Text excerpt:
<<<<
Rafael Maldonado on the red carpet of the 2006 Santa Barbara International Film Festival. | Credit: Paul Wellman (file)

A Brooks graduate, a veteran, and an F.B.I. employee walk into a daily newspaper and don’t leave for 51 years. Their name is Rafael Maldonado and that’s no joke. 

A self-described military brat, Rafael bounced around from his birthplace of Santurce, Puerto Rico, to Key West to Jacksonville to Pensacola and back to Puerto Rico, depending on which naval base his father was stationed. He caught the camera bug in junior high and at 14, he got an Ansco film-developing kit from the owner of the dime store where he worked. A bathroom at his home soon became a darkroom where he developed rolls of film from the family Brownie camera. But it was a Nikorex 35mm that his mom purchased with the family credit card that sealed the deal.
>>>>
Records to use:
<<<<
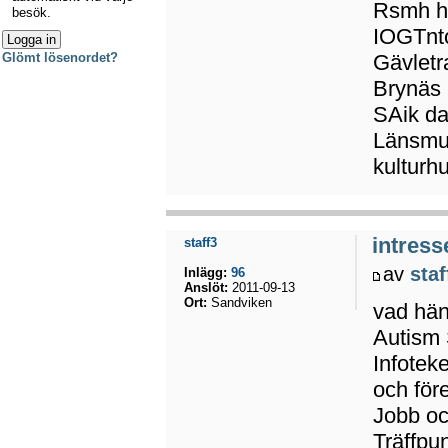
Rsmh ha
besök.
IOGTnto 
Gävletr
Glömt lösenordet?
Brynäs
SAik da
Länsmus
kulturh
intress
staff3
av
staf
Inlägg:
96
Anslöt:
2011-09-13
Ort:
Sandviken
vad hän
Autism 
Infotek
och för
Jobb oc
Träffpu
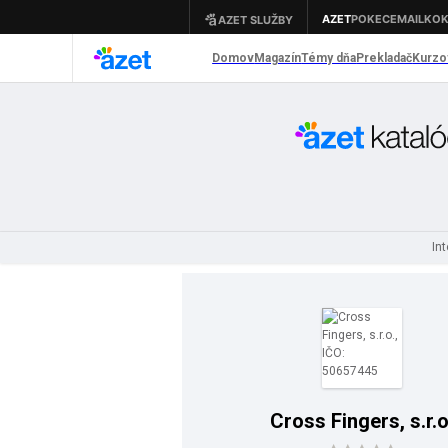
In
Cross Fingers, s.r.o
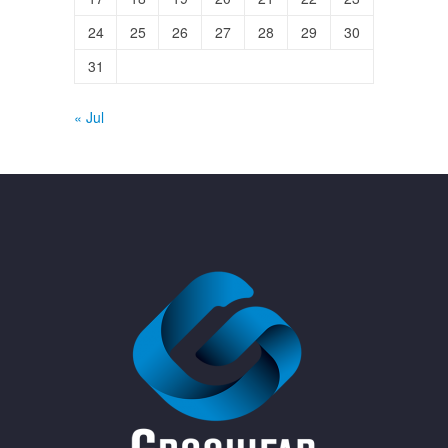
24
25
26
27
28
29
30
31
« Jul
>>>>
Exercise set:
1. Edit the records by replacing "Sandviken" with "Gävle", keep every other line the same, and leave out the pictures.
2. Continue the profile of newspaper photographer Rafael Maldonado from the point where it stops.
The records have no connection to the text.

Results in order:
1.
Rsmh ha
besök.
IOGTnto 
Gävletr
Glömt lösenordet?
Brynäs
SAik da
Länsmus
kulturh
intress
staff3
av
staf
Inlägg:
96
Anslöt:
2011-09-13
Ort:
Gävle
vad hän
Autism 
Infotek
och för
Jobb oc
Träffpu
In
Cross Fingers, s.r.o
24
25
26
27
28
29
30
31
« Jul

2.
When he returned home from a deployment, Rafael’s father “blew his top” that the credit card had been used, but by then, Rafael had already cleared the debt with $10 payments. When Raf started selling 8x10s for 50 cents a pop in high school, his father was fully on board and suggested he set up a photo studio in the garage once he graduated.

But Rafael was fixed on attending Brooks Institute of Photography, and in 1965, he arrived in Santa Barbara. A lucky 13 months into his education, he learned that the Army did not consider the venerable campus an actual college, so into the service he went. He served two years in the Army as a photographer, first in Oklahoma, then a year and a half in Ausberg, Germany, shooting for NATO and Stars and Stripes and finishing in Fort Riley, Kansas.

Afterward, Rafael really wanted to work at a Jacksonville paper, but they said he was over-qualified and that he should try the FBI, who hired him immediately as a darkroom printer. Rafael’s iconic beard got an early start due to a skin condition that gave him a rare pass on shaving, though he did fear meeting J. Edgar Hoover in the halls to test that exception. It was there that he met his wife of 53 years, Maria, who was working on another floor in the ID department. 

Upon returning to Santa Barbara in 1970, the G.I. Bill helped Rafael buy a home in Isla Vista and a student loan allowed him to complete his Brooks education. He picked up the part-time job at the Santa Barbara News-Press that had been put on hold when he was drafted, which became a full-time gig once he graduated.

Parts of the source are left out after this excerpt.